Em petição apresentada na noite de quarta-feira, os advogados do hospital relataram um cenário considerado crítico, com falta de insumos, suspensão de procedimentos eletivos e ameaça de paralisação por parte de equipes médicas. A instituição solicita que uma decisão sobre a liberação dos valores seja tomada até esta sexta-feira (dia 30).
Segundo a Santa Casa, os valores cobrados correspondem à atualização inflacionária pelo IPCA acumulado entre dezembro de 2025 e julho de 2026, montante que já teria sido reconhecido em decisão judicial anterior. Do total, R$ 15,3 milhões seriam de responsabilidade da Prefeitura de Campo Grande e R$ 11,1 milhões referentes ao Governo do Estado.
Diante do impasse nas negociações para um novo contrato, o hospital pede a prorrogação do convênio atual por mais 30 dias, garantindo os repasses de agosto, desde que os valores pendentes sejam regularizados.
A Santa Casa afirma que está há 20 meses, operando por meio de contratos extraordinários prorrogados judicialmente e aponta um déficit acumulado de R$ 20 milhões devido à falta de correção inflacionária dos repasses.
A crise financeira, segundo a instituição, provocou a suspensão de cirurgias eletivas gerais, pediátricas, cardíacas e vasculares. Além disso, equipes médicas de especialidades como cardiologia intervencionista, ortopedia, urologia, radiologia, ultrassonografia e psiquiatria ameaçam uma demissão coletiva caso a situação não seja solucionada.

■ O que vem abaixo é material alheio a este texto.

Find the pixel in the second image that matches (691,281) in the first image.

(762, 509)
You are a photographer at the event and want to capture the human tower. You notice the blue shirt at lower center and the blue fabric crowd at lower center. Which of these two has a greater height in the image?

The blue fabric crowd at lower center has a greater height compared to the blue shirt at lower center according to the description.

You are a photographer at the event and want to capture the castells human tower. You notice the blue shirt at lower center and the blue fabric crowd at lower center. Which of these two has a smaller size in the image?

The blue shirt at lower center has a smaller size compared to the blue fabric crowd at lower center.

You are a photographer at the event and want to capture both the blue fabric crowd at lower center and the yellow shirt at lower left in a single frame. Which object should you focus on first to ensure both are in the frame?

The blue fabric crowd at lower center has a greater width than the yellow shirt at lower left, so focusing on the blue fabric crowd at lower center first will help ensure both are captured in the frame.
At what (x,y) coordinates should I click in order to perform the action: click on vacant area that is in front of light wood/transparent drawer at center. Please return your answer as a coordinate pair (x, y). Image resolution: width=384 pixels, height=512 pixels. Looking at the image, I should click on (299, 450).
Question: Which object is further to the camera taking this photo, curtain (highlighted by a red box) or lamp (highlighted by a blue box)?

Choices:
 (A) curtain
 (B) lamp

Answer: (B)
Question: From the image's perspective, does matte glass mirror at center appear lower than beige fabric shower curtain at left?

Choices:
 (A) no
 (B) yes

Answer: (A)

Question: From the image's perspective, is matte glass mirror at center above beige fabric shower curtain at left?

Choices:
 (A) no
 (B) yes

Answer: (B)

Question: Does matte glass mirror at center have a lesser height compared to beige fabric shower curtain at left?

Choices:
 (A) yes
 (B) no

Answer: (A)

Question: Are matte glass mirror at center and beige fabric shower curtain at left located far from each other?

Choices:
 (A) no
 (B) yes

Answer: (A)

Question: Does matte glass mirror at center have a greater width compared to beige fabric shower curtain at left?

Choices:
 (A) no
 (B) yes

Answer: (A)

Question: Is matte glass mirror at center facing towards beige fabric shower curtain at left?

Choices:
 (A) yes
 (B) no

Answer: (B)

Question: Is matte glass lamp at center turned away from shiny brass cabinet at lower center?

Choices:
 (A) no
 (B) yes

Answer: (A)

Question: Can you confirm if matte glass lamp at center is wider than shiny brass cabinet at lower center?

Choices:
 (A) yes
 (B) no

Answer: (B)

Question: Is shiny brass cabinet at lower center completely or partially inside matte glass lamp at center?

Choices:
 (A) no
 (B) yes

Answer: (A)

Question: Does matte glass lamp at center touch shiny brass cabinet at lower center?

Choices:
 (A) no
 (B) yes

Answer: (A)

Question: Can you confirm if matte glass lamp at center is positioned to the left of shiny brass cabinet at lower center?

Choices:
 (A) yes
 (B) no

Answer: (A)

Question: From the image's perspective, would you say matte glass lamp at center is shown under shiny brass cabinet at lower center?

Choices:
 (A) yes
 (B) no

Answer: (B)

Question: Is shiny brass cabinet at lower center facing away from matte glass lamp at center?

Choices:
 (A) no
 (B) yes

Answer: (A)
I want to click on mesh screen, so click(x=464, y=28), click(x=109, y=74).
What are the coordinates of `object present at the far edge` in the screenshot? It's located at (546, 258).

Os atendimentos considerados de alta complexidade, como oncologia, hematologia e transplante renal, continuam sendo realizados normalmente, devido à gravidade dos pacientes acompanhados nessas áreas.
Divergência entre hospital e poder público
Enquanto a Santa Casa cobra a regularização dos repasses, o município mantém os pagamentos com base no modelo anterior de convênio, que vem sendo renovado por decisões judiciais.
A Prefeitura de Campo Grande afirma que a instituição não estaria cumprindo integralmente metas previstas no contrato, citando redução no número de exames e internações como um dos motivos para a divergência.
Para buscar um novo equilíbrio financeiro e encerrar o impasse contratual, a Santa Casa solicita que o repasse mensal feito por Estado e Município seja elevado de R$ 32,7 milhões para R$ 45.946.359,89.
O caso segue em análise judicial, e uma decisão sobre os repasses emergenciais é aguardada pelo hospital.